### ASSIGNMENT
Scan the records below and copy every line that contains the string "hábito".

### EXTRACTED ENTRIES
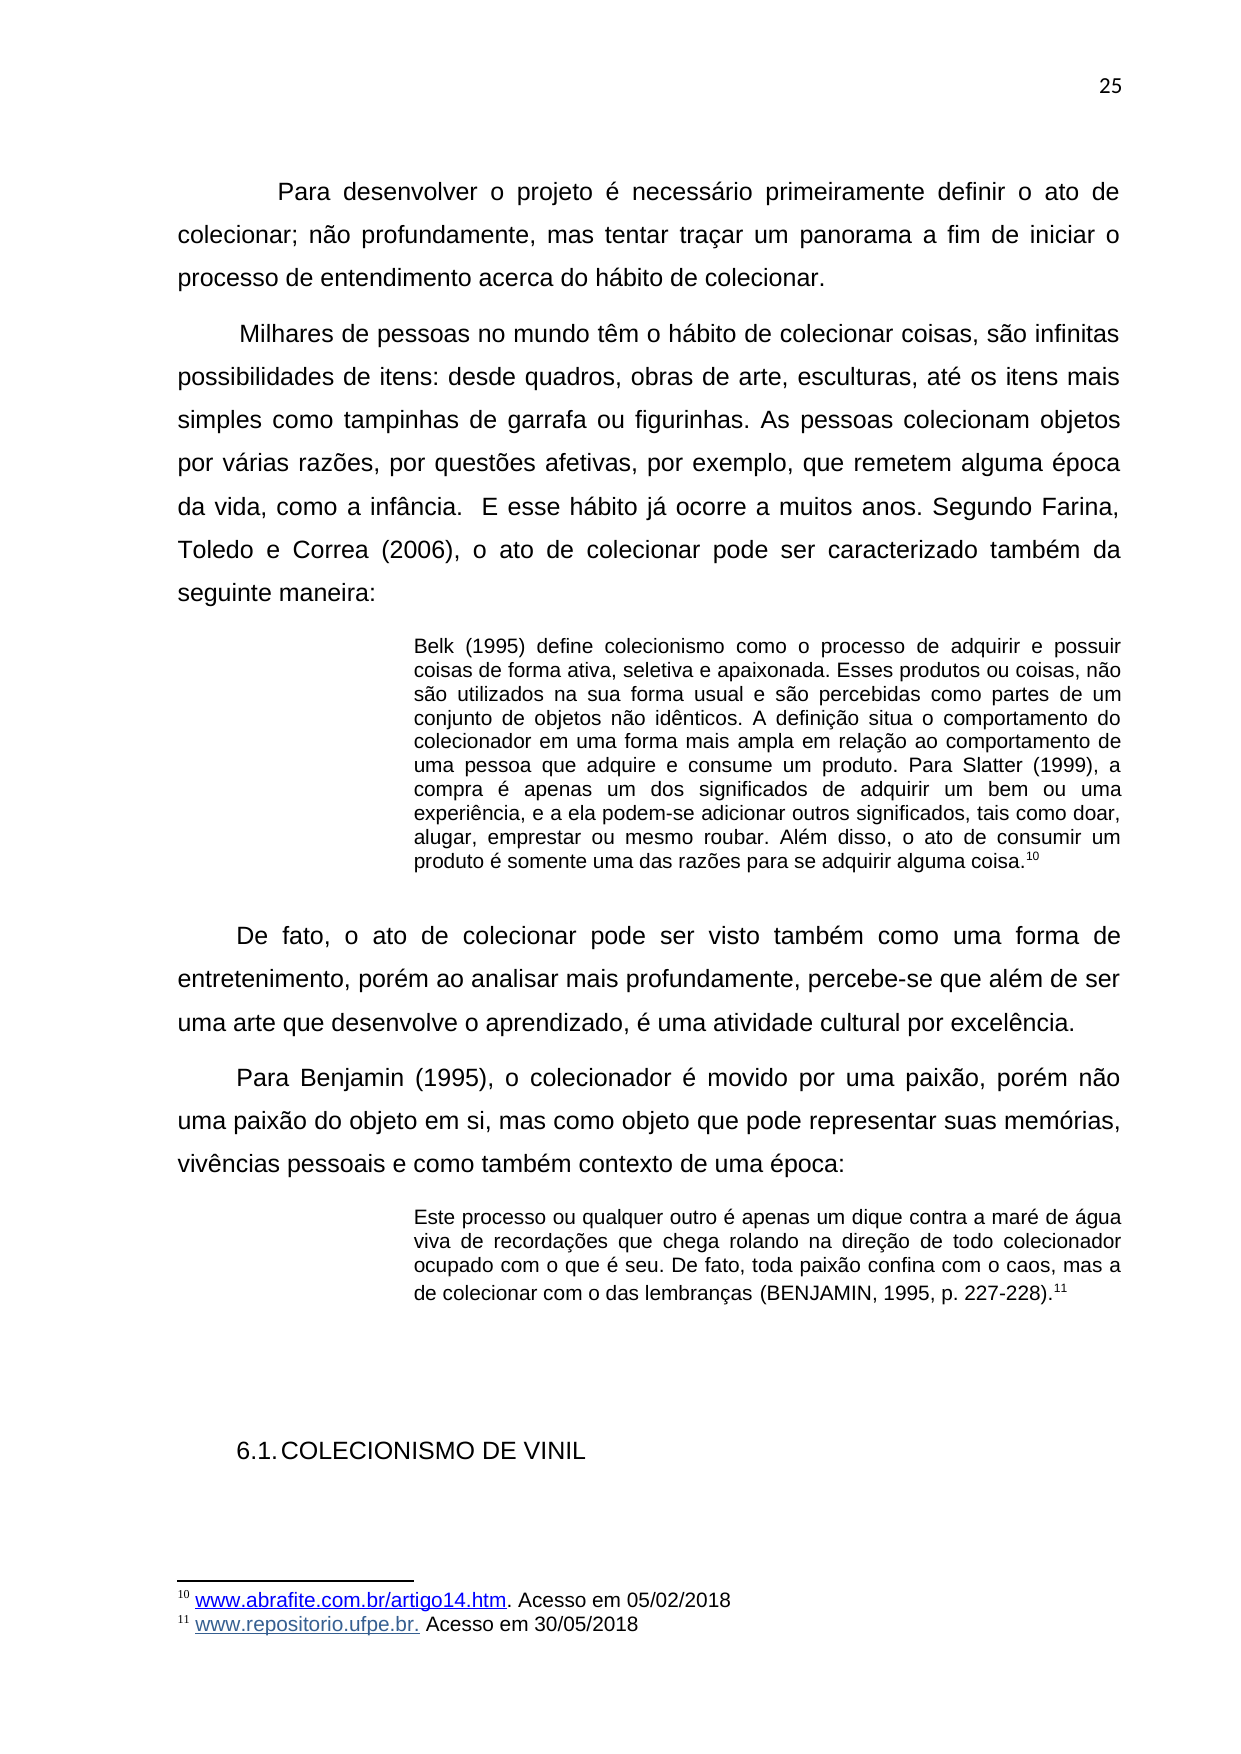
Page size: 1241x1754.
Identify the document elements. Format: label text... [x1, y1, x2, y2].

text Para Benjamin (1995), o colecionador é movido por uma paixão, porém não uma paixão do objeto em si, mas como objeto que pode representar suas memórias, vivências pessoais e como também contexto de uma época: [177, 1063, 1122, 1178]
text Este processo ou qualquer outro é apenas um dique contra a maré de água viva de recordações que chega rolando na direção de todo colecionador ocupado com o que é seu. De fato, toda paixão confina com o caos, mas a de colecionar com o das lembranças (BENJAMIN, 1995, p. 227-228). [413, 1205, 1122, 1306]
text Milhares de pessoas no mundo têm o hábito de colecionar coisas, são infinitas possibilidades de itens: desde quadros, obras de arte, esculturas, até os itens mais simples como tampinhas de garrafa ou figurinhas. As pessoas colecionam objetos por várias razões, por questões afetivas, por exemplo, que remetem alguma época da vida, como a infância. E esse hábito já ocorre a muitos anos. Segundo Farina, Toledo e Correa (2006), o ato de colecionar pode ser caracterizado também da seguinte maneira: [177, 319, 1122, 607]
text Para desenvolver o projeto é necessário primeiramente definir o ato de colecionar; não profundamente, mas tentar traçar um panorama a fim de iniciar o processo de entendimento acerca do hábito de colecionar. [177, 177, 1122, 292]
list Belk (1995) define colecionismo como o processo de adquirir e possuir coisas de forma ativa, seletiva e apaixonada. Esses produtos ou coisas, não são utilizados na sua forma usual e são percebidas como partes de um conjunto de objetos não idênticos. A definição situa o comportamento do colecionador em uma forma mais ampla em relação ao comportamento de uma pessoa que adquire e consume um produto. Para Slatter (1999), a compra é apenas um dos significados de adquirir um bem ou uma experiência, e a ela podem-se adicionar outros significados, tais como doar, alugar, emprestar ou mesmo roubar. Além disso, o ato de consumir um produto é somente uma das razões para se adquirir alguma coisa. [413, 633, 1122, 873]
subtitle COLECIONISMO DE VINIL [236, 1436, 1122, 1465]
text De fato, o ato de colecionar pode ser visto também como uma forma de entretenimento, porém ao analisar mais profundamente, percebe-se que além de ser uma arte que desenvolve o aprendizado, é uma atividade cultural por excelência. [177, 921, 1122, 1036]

### WRITTEN RESPONSE
text Milhares de pessoas no mundo têm o hábito de colecionar coisas, são infinitas possibilidades de itens: desde quadros, obras de arte, esculturas, até os itens mais simples como tampinhas de garrafa ou figurinhas. As pessoas colecionam objetos por várias razões, por questões afetivas, por exemplo, que remetem alguma época da vida, como a infância. E esse hábito já ocorre a muitos anos. Segundo Farina, Toledo e Correa (2006), o ato de colecionar pode ser caracterizado também da seguinte maneira: [177, 319, 1122, 607]
text Para desenvolver o projeto é necessário primeiramente definir o ato de colecionar; não profundamente, mas tentar traçar um panorama a fim de iniciar o processo de entendimento acerca do hábito de colecionar. [177, 177, 1122, 292]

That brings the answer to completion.